### What to work on
#1 In the passage on Gulf markets and U.S.-Iranian tensions, on what date did President Donald J. Trump make the statement whose tone is said to have limited market volatility?
#2 What pressures does the passage on Gulf markets and U.S.-Iranian tensions say the region's economic policymakers face? List all of them.

The agreement ending the rift with Qatar seems to have helped mitigate some regional tensions, but will the spirit of cooperation continue?
Global markets have responded in a subdued manner to dramatic tensions over recent weeks between the United States and Iran. Tensions escalated between the two countries with the U.S. airstrike that killed Major General Qassim Suleimani, commander of Iran’s Islamic Revolutionary Guard Corps Quds Force, and the Iranian retaliatory attack on two bases in Iraq housing U.S. forces. In the immediate aftermath of both attacks, oil and gold prices surged while stocks dropped.
Yet prices of oil and safe haven assets, such as gold, quickly dipped from their short-term highs, and global and Gulf stocks largely stabilized and rebounded. The absence of any disruption to the free flow of oil and commerce throughout the region permitted markets to shrug off fears that the attacks would immediately develop into a larger conflict. This round of attacks did not pose an existential economic threat to Gulf Arab countries, and the de-escalatory tone of President Donald J. Trump’s January 8 statement appears to have limited volatility in global and regional markets.
Nevertheless, these unprecedented attacks have been a stress test for Gulf Arab economies. The state of U.S.-Iranian relations further complicates the persistent challenges confronting the region’s economic policymakers, who are under increasing pressure to diversify economies away from oil and gas, generate employment opportunities for citizens, promote growth, and attract foreign direct investment.

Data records
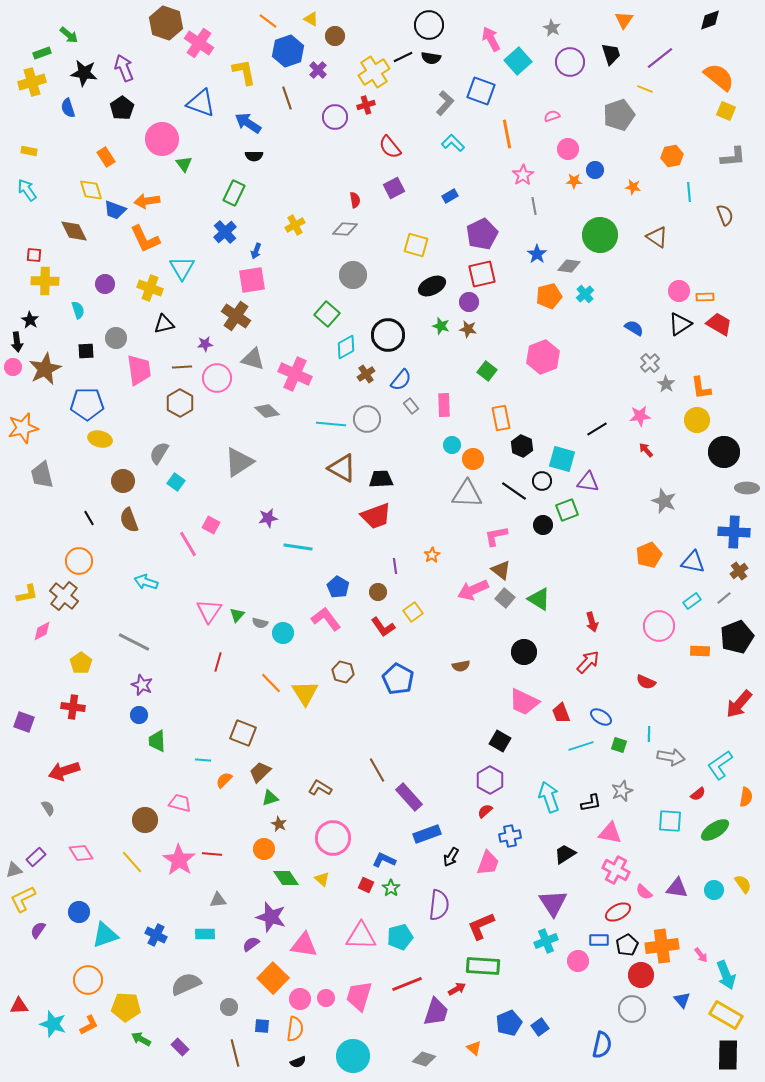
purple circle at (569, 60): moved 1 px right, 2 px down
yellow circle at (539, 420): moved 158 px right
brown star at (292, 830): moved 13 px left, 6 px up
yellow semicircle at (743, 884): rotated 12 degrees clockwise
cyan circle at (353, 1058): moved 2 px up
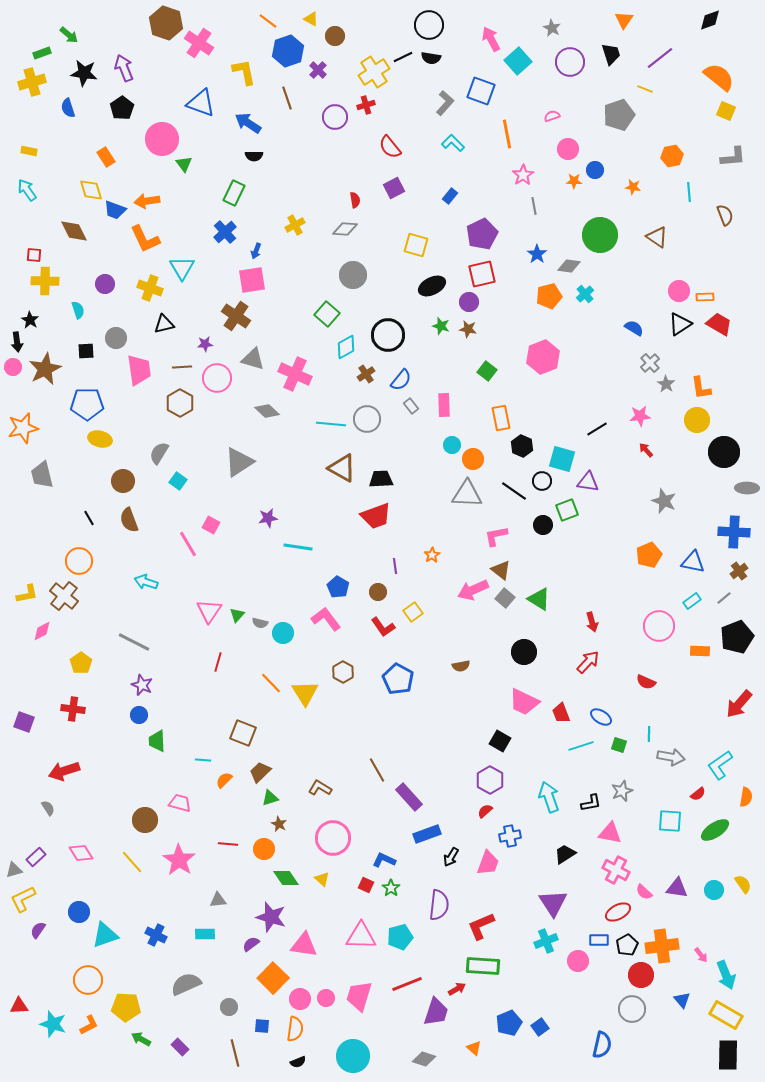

### Exercise responses
#1 January 8

#2
- Diversify economies away from oil and gas
- Generate employment opportunities for citizens
- Promote growth
- Attract foreign direct investment